Proposed new airport terminal — Public inquiry — Neighbouring kennel concerned about possible dust pollution during construction — Inspector accepting that dust potentially harmful, but refusing to impose monitoring condition — Whether inspector’s decision perverse or irrational — Section 288 of Town and Country Planning Act 1990 — Claim dismissed

The claimant owned and operated a quarantine kennel situated close to the site of a proposed new terminal at Heathrow airport. It attended a public inquiry into the proposed terminal, which was held between 1995 and 1999. Although the claimant did not object to the grant of planning permission, it expressed concern that the construction process would produce a heavy concentration of dust particulates. Evidence was adduced regarding the projected incidence on the site of particulates PM10, but no corresponding evidence was provided regarding particulates PM2.5 and nitrogen dioxide (NO2), despite the parties’ agreement that they could be injurious to the health of both humans and animals at the kennel. The claimant therefore asked for a condition to be attached to the planning permission, whereby the level of pollution would be monitored and, in the event of a threshold level being exceeded, the construction work would be halted.
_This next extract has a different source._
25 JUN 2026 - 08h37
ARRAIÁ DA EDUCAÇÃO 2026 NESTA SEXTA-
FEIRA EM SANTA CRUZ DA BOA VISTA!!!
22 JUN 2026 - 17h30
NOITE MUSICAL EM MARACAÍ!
In 2001, the inspector published his decision letter and granted planning permission for the new terminal and associated developments. His decision letter noted that the probable release of these particulates was potentially harmful, but he failed to impose conditions for monitoring the levels. The claimant maintained that the inspector had acted perversely or irrationally in agreeing with their analysis but subsequently failing to recommend monitoring and the imposition of conditions. It challenged his decision pursuant to section 288 of the Town and Country Planning Act 1990.

Held: The claim was dismissed.

The size of the inquiry meant that the inspector’s letter was extremely long and divided into detailed chapters. Chapter 28 dealt with the environmental issues, which were complex, and it was important to appreciate the narrow focus of the challenge presented by the claimant in the overall scale of the inquiry. Evidence adduced regarding particulates PM2.5 and NO2 was based upon studies conducted within the USA, and was not specific to the site in question. Planning guidelines in Circular 11/95 called for precision and clarity when imposing threshold tests. Since the inspector was not in possession of clear and precise evidence, it was impossible for him to impose appropriate monitoring levels and conditions despite recognising the need for them. In such circumstances, the inspector’s decision was neither irrational nor perverse.

Anthony Dinkin QC and Robert Lewis (instructed by Peacock & Co) appeared for the claimant; Richard Drabble QC and John Litton (instructed by the Treasury Solicitor) appeared for the first defendant; Guy Roots QC and Reuben Taylor (instructed by CMS Cameron McKenna) appeared for the second defendant, BAA plc.